Lee 2017 MiPschool Obergurgl
Lee HK (2017)
Event: MiPschool Obergurgl 2017
Causes of diabetes mellitus (DM) or its predisposing state, insulin resistance are not well established. Usually lack of exercise and nutritional overload induced by industrialization are blamed. Therefore exercise and diet change are recommended for its treatment and prevention. However industrialization brought more than these changes but environmental pollution. Incidences of obesity, DM and MetS have been increasing in parallel with the increase in the industrial chemical production. Many researchers had reported the presence of mitochondrial dysfunction in insulin resistance states, high blood levels of environmental pollutants in subjects with insulin resistance, and associations between the exposure to environmental pollutants and development of insulin resistance. However evidences that MetS is caused by exposure to environmental pollutants were meager. It had been difficult to establish cause-effect relationship, because the involved chemicals are enormously diverse, vary greatly over time, and present in mixture in human body. Furthermore, they exert additive, synergistic or even antagonistic effects, and quantitation of those chemicals in human samples was prohibitively expensive. My group realized, biological assays could solve this conundrum and developed a novel cell based aryl-hydrocarbon receptor (AhR) assay for environmental pollutants. We found sera from subjects with DM and MetS have higher AhR transactivation activity (AhRTA) and serum AhRTA correlated with its mitochondrial inhibitor activity (MIA). In this presentation I will show recent data which show the AhRTA and MIA are causatively associated with development of diabetes and MetS using samples obtained from two large epidemiologic studies. These evidences suggest MetS is in fact dysmitochondrial syndrome caused by mitochondrial disrupting chemicals (MtDCs). It is urgently needed to evaluate various environmental pollutants on mitochondrial functions, which are currently discussed under the various names, such as endocrine disrupting chemicals (EDCs), persistent organic pollutants (POPs), metabolic disrupting chemicals (MDCs).

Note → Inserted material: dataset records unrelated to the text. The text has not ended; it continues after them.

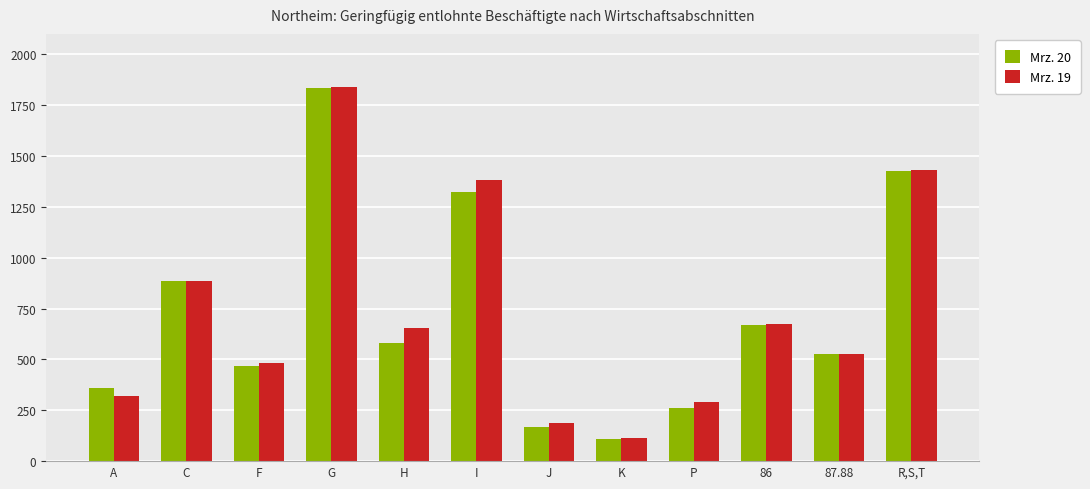

Which series has the largest range (max minus min)?

Mrz. 20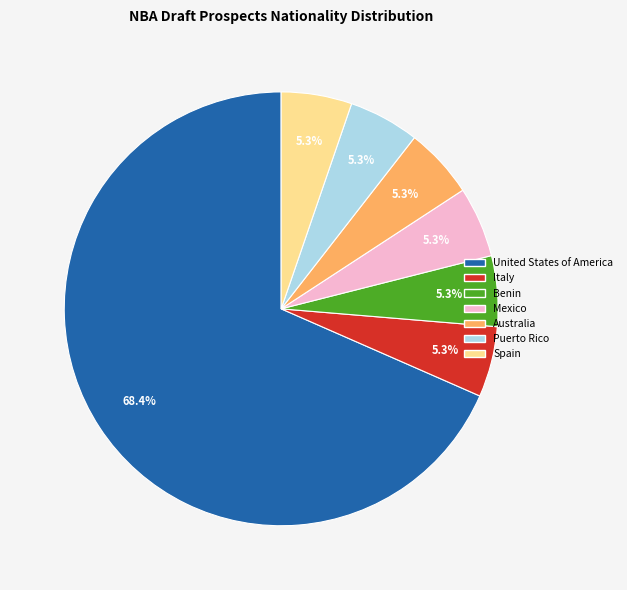

Count the number of slices in the pie.

7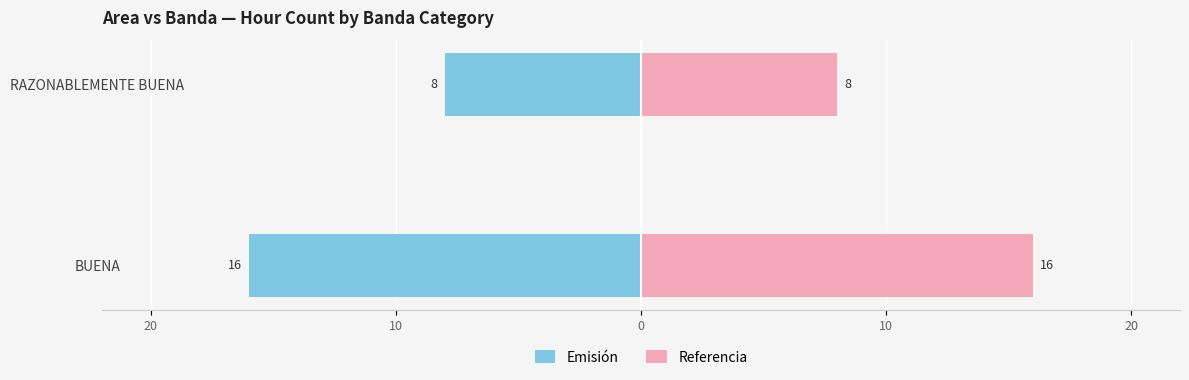

List the series in order of their overall mean, highest first.

Referencia, Emisión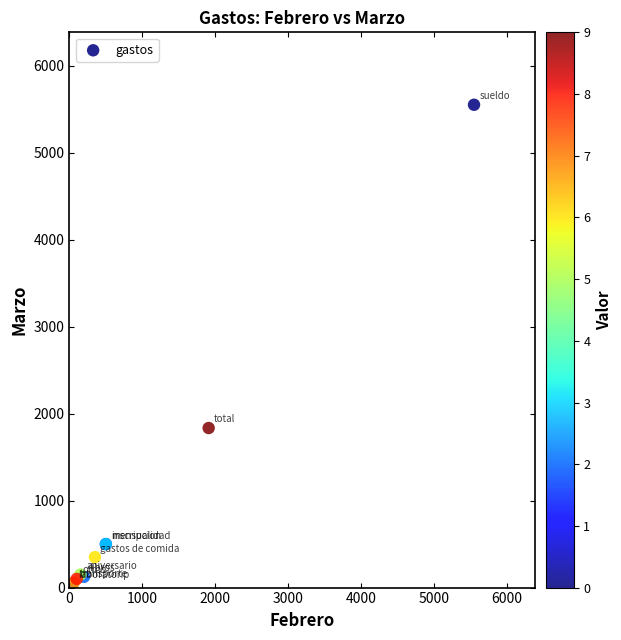

What Y value in the scatter plot is closest to 2800?

1834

• Bioblast editor: Kandolf G
Labels: MiParea: Comparative MiP;environmental MiP, mt-Medicine, mt-Awareness Pathology: Diabetes, Obesity
- Dept Internal Medicine, Eulji Univ College Medicine.- [email protected]
Table and figures
Table 1. Environmental chemicals associated with T2DM and obesity Abbreviations used: BFR, brominated flame retardant; BPA, bisphenol A; DBP, dibutyl phthalate; DDT, dichlorodiphenyltrichloroethane; DDE, dichlorodiphenyldichloroethylene; DEHP, diethylhexyl phthalate; DEP, diethyl phthalate; HCB, hexachlorobenzene; MEHP, Bis(2-ethylhexyl) phthalate; OCPs, organochlorine pesticides; PBDE, polybrominated diphenyl ether; PCB, polychlorinated biphenyl; PCDD, polychlorinated dibenzo-p-dioxins; PCDF, polychlorinated dibenzofurans; PFC, polyfluoroalkyl compound; PFOA, perfluorooctanoate; PFOS, perfluorooctane sulfonate; TBT, tributyltin chloride; TCDD, 2,3,7,8-tetrachlorodibenzo-p-dioxin; TPTO, bis(triphenyltin) oxide; AhR, aryl hydrocarbon receptor; AR, androgen receptor; CAR, constitutive androstane receptor; ER, estrogen receptor; GR, glucocorticoid receptor; PPAR, peroxisome proliferator–activated receptor; PXR, pregnane X receptor; RXR, retinoid X receptor; TR, thyroid hormone receptor; MetS, metabolic syndrome; T2DM, type 2 diabetes; OCR, oxygen consumption rate
Figure 1. Role of mitochondria on insulin secretion in pancreatic β-cells. Environmental chemical-induced mitochondrial damages decreased ATP production, leading to closure of KATP channel and depolarization of membrane potential. Consequently, insulin vesicles do not undergo exocytosis because there is no calcium ions influx into cytoplasm through voltage-dependent calcium channel (VDCC). Incretins activating G-coupled receptor enhance cAMP for insulin secretion.
Figure 2. Role of mitochondria on insulin signaling pathway in insulin responding cells, such as liver, muscle, fat and brain cells. Environmental chemical-induced mitochondrial damages decreased Akt phosphorylation leading to failure on insulin responses. Insulin-stimulated Akt activation stimulates activities of glucose transporter (Glut), glycogen synthase (GS), sterol response element binding protein (SREBP), acyl CoA carboxylase (ACC) and mTOR. Insulin also represses activities of lipase, phosphoenolpyruvate carboxykinase (PEPCK) and glucose 6-phosphatase (G6Pase).